The other global project concerns malaria. “We also use image processing and machine learning in this project to detect cells in a microscopic image,” said Thoma. This work has resulted in an automated system to detect and count parasites in blood films for a smartphone app in collaboration with NIH’s National Institute of Allergy and Infectious Diseases (NIAID). The app is being tested by other collaborators in Thailand and Bangladesh.

Thoma’s colleagues have also developed OPEN-i, NLM’s novel system for searching and retrieving images and relevant information from the medical literature in PubMed Central. “You can even query by images. You can put in ‘X-ray of broken ankle’ as a search term and get a whole bunch of broken ankle pictures with descriptions,” he explained. “It’s a public facing system with 10,000 users a day that allows people to search for over four million images, including all the illustrations in all the open access journal articles in PubMed Central.”

Dealing with data

“In a sense, we’ve been dealing with data analytics and large stores of data, meaning big data, for quite a while,” said Thoma. “Many of our projects have large numbers of images, which after all are data, or electronic health care data. There are vast amounts of data here, and we’ve been using these to extract information from them through algorithms that we build.”

Looking to the future, he added, “We’re actively bringing in more data sources, collections of data in different medical subspecialties. Our role really is to see if text understanding and image understanding can be done in a productive way that contributes to the health and well-being of the public. That’s really what we’re aiming to do.”

The future is bright indeed.

Why he stayed

“I have to say the National Library of Medicine has been a wonderful place to challenge yourself but also to feel supported,” says Thoma. “And I have to repeat that I owe a huge amount of credit for our success to my colleagues.”

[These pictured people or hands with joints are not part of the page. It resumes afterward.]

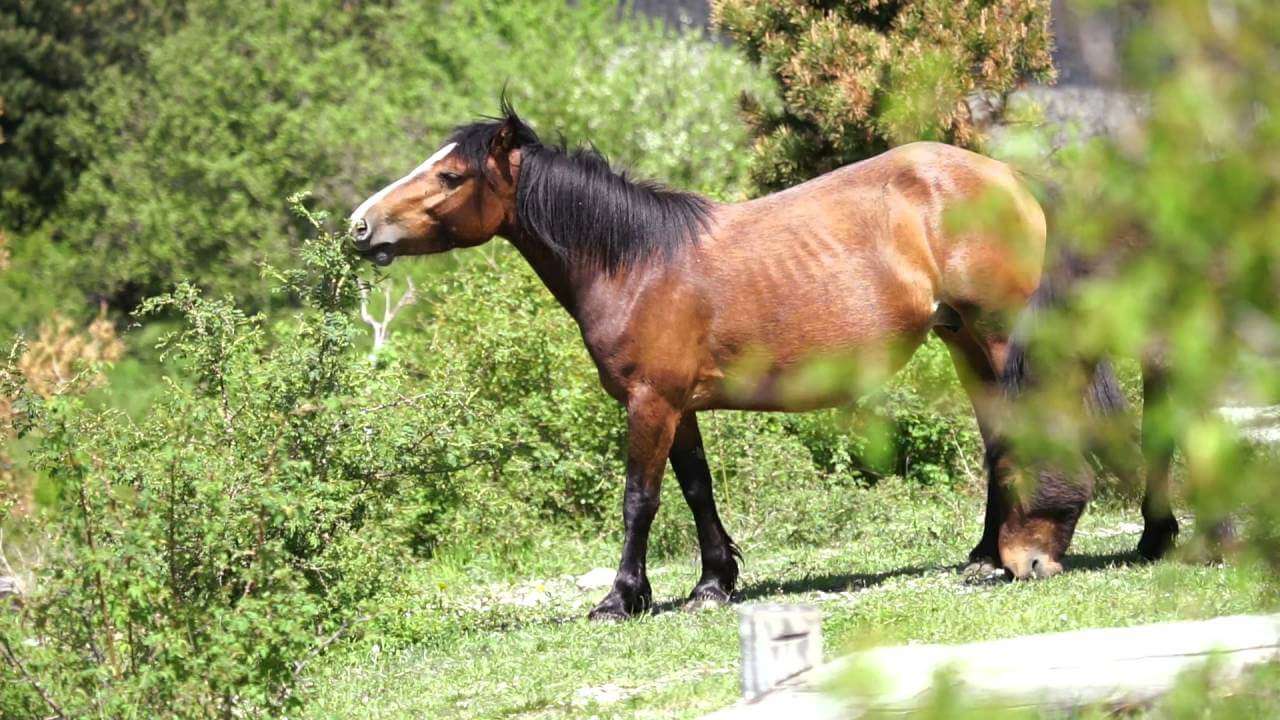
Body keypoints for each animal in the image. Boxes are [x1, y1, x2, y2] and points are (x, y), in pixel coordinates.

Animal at [349, 100, 1101, 620]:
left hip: (999, 340)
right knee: (998, 437)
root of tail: (1012, 180)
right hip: (964, 341)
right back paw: (982, 558)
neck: (637, 263)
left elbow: (640, 498)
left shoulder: (650, 402)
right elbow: (696, 487)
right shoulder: (676, 405)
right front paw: (713, 583)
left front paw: (621, 598)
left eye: (450, 174)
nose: (360, 225)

That’s part of the reason why Thoma turned what was going to be a two-year gig into a career that has lasted more than 40 years and is still going strong.

 

 

 

3 thoughts on “Focus on George Thoma: Engineering and Re-engineering an NLM Career

  1. Dr. Thoma is my mentor since the seventies when I was a graduate student in Library & Information Science at the Catholic University of America. He is not only brilliant but very interested in sharing his knowledge in a ways people at differen levels and related fields can understand and benefit from. Recently I have lost touch with him and wonder if he has perhaps retired which seemed like something that would never happen.
    There should be more scholars like him

    • Dear JAG,

      Are you still interested in George Thoma’s address? If so, if you share your address and affiliation I can pass along the information to him.